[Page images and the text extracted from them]
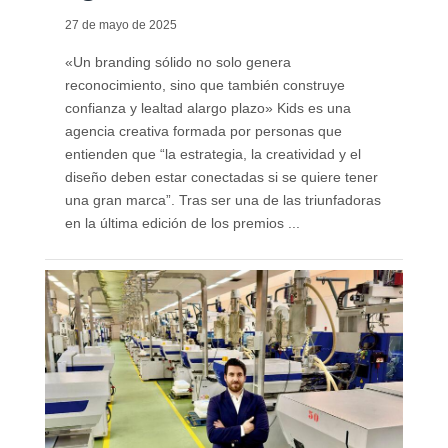
27 de mayo de 2025
«Un branding sólido no solo genera
reconocimiento, sino que también construye
confianza y lealtad alargo plazo» Kids es una
agencia creativa formada por personas que
entienden que “la estrategia, la creatividad y el
diseño deben estar conectadas si se quiere tener
una gran marca”. Tras ser una de las triunfadoras
en la última edición de los premios ...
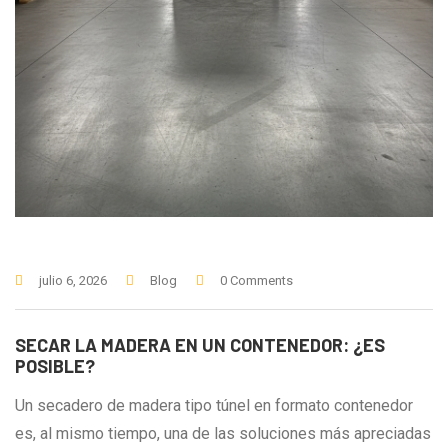
julio 6, 2026
Blog
0 Comments
SECAR LA MADERA EN UN CONTENEDOR: ¿ES
POSIBLE?
Un secadero de madera tipo túnel en formato contenedor
es, al mismo tiempo, una de las soluciones más apreciadas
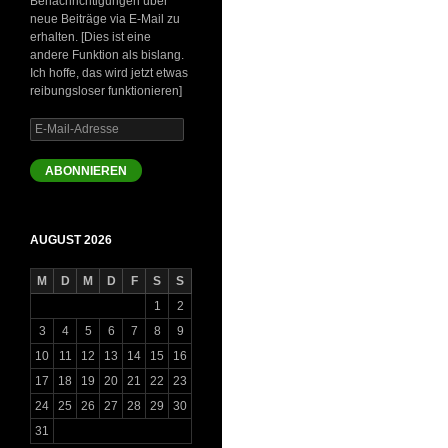
Benachrichtigungen über
neue Beiträge via E-Mail zu
erhalten. [Dies ist eine
andere Funktion als bislang.
Ich hoffe, das wird jetzt etwas
reibungsloser funktionieren]
E-
Mail-
Adresse
ABONNIEREN
AUGUST 2026
M
D
M
D
F
S
S
1
2
3
4
5
6
7
8
9
10
11
12
13
14
15
16
17
18
19
20
21
22
23
24
25
26
27
28
29
30
31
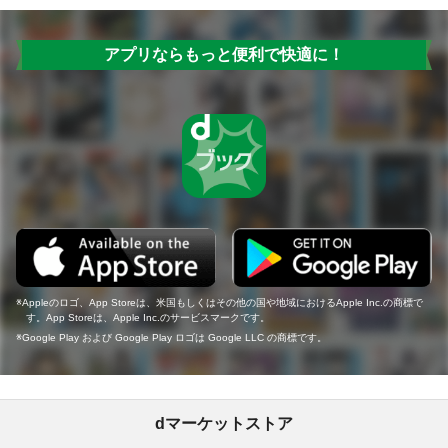
アプリならもっと便利で快適に！
Appleのロゴ、App Storeは、米国もしくはその他の国や地域におけるApple Inc.の商標で
す。App Storeは、Apple Inc.のサービスマークです。
Google Play および Google Play ロゴは Google LLC の商標です。
dマーケットストア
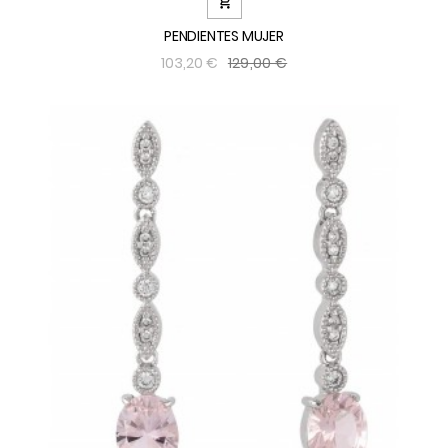

PENDIENTES MUJER
129,00 €
103,20 €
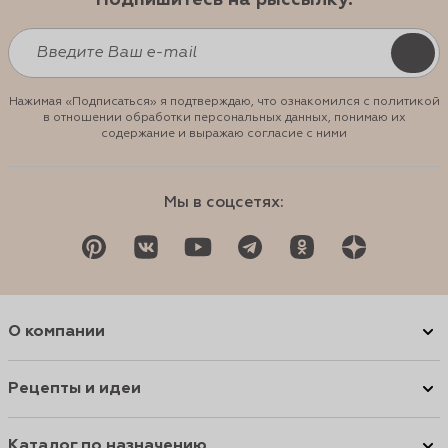
Подпишитесь на рыссылку:
Нажимая «Подписаться» я подтверждаю, что ознакомился с политикой
в отношении обработки персональных данных, понимаю их
содержание и выражаю согласие с ними
Мы в соцсетях:
О компании
Рецепты и идеи
Каталог по назначению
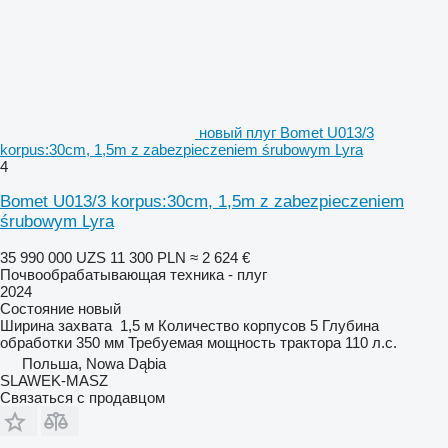
новый плуг Bomet U013/3
korpus:30cm, 1,5m z zabezpieczeniem śrubowym Lyra
4
Bomet U013/3 korpus:30cm, 1,5m z zabezpieczeniem
śrubowym Lyra
35 990 000 UZS
11 300 PLN
≈ 2 624 €
Почвообрабатывающая техника - плуг
2024
Состояние
новый
Ширина захвата
1,5 м
Количество корпусов
5
Глубина
обработки
350 мм
Требуемая мощность трактора
110 л.с.
Польша, Nowa Dąbia
SLAWEK-MASZ
Связаться с продавцом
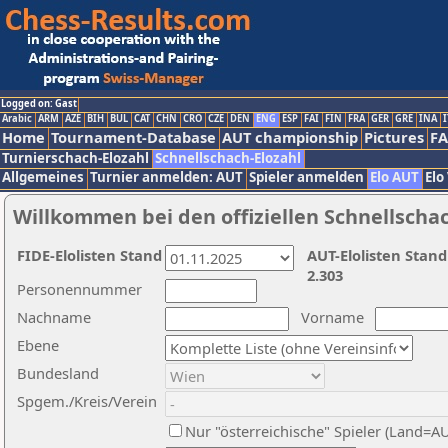
Logged on: Gast
Arabic
ARM
AZE
BIH
BUL
CAT
CHN
CRO
CZE
DEN
ENG
ESP
FAI
FIN
FRA
GER
GRE
INA
I
Home
Tournament-Database
AUT championship
Pictures
F
Turnierschach-Elozahl
Schnellschach-Elozahl
Allgemeines
Turnier anmelden: AUT
Spieler anmelden
Elo AUT
Elo
Willkommen bei den offiziellen Schnellscha
FIDE-Elolisten Stand
AUT-Elolisten Stand
2.303
Personennummer
Nachname
Vorname
Ebene
Bundesland
Spgem./Kreis/Verein
Nur "österreichische" Spieler (Land=A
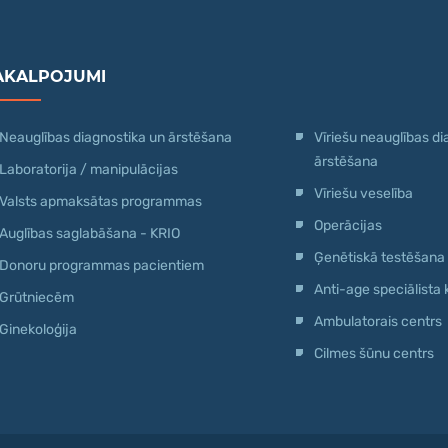
AKALPOJUMI
Neauglības diagnostika un ārstēšana
Vīriešu neauglības di
ārstēšana
Laboratorija / manipulācijas
Vīriešu veselība
Valsts apmaksātas programmas
Operācijas
Auglības saglabāšana - KRIO
Ģenētiskā testēšana
Donoru programmas pacientiem
Anti-age speciālista 
Grūtniecēm
Ambulatorais centrs
Ginekoloģija
Cilmes šūnu centrs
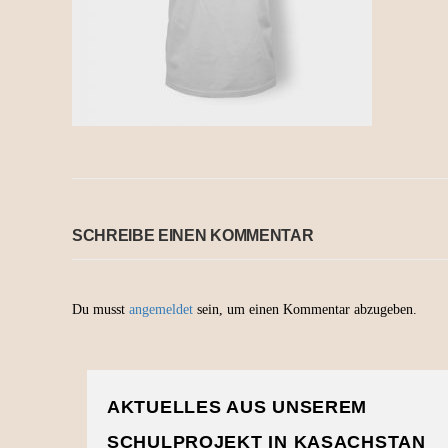
SCHREIBE EINEN KOMMENTAR
Du musst
angemeldet
sein, um einen Kommentar abzugeben.
AKTUELLES AUS UNSEREM
SCHULPROJEKT IN KASACHSTAN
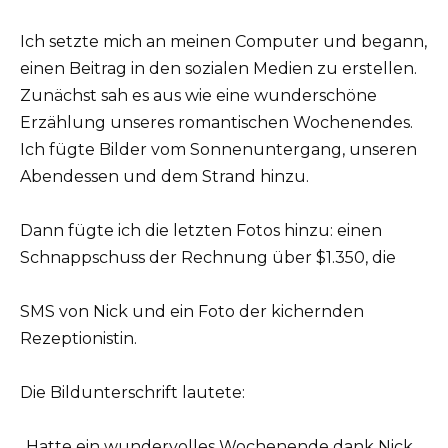
Ich setzte mich an meinen Computer und begann,
einen Beitrag in den sozialen Medien zu erstellen.
Zunächst sah es aus wie eine wunderschöne
Erzählung unseres romantischen Wochenendes.
Ich fügte Bilder vom Sonnenuntergang, unseren
Abendessen und dem Strand hinzu.
Dann fügte ich die letzten Fotos hinzu: einen
Schnappschuss der Rechnung über $1.350, die
SMS von Nick und ein Foto der kichernden
Rezeptionistin.
Die Bildunterschrift lautete:
„Hatte ein wundervolles Wochenende dank Nick.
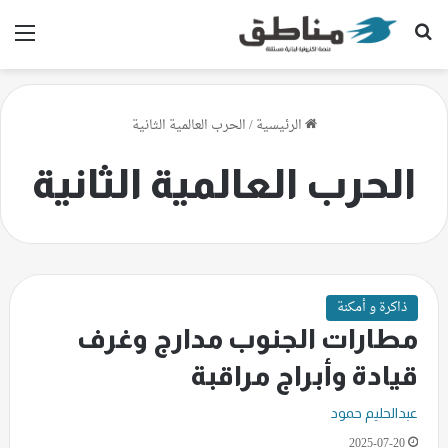
بحث عن
الق
الرئيسية
/
الحرب العالمية الثانية
الحرب العالمية الثانية
ذاكرة و أمكنة
مطارات الجنوب مدارج وغرف
قيادة وأبراج مراقبة
عبدالحليم حمود
2025-07-20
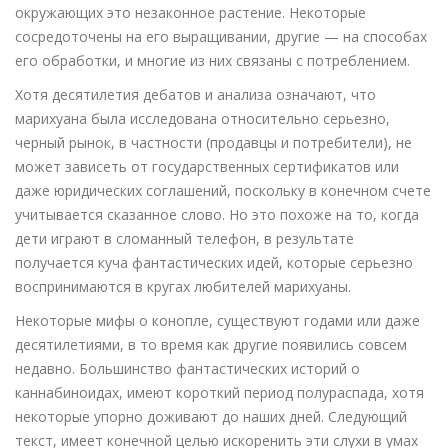
окружающих это незаконное растение. Некоторые
сосредоточены на его выращивании, другие — на способах
его обработки, и многие из них связаны с потреблением.
Хотя десятилетия дебатов и анализа означают, что
марихуана была исследована относительно серьезно,
черный рынок, в частности (продавцы и потребители), не
может зависеть от государственных сертификатов или
даже юридических соглашений, поскольку в конечном счете
учитывается сказанное слово. Но это похоже на то, когда
дети играют в сломанный телефон, в результате
получается куча фантастических идей, которые серьезно
воспринимаются в кругах любителей марихуаны.
Некоторые мифы о конопле, существуют годами или даже
десятилетиями, в то время как другие появились совсем
недавно. Большинство фантастических историй о
каннабиноидах, имеют короткий период полураспада, хотя
некоторые упорно доживают до наших дней. Следующий
текст, имеет конечной целью искоренить эти слухи в умах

REQUIREMENT
Reproduce the lines from the beginning of the records through the line containing "en la última edición de los premios ...", including that line, and leave the pictures out of your answer.

EXERCISE RESPONSE
27 de mayo de 2025
«Un branding sólido no solo genera
reconocimiento, sino que también construye
confianza y lealtad alargo plazo» Kids es una
agencia creativa formada por personas que
entienden que “la estrategia, la creatividad y el
diseño deben estar conectadas si se quiere tener
una gran marca”. Tras ser una de las triunfadoras
en la última edición de los premios ...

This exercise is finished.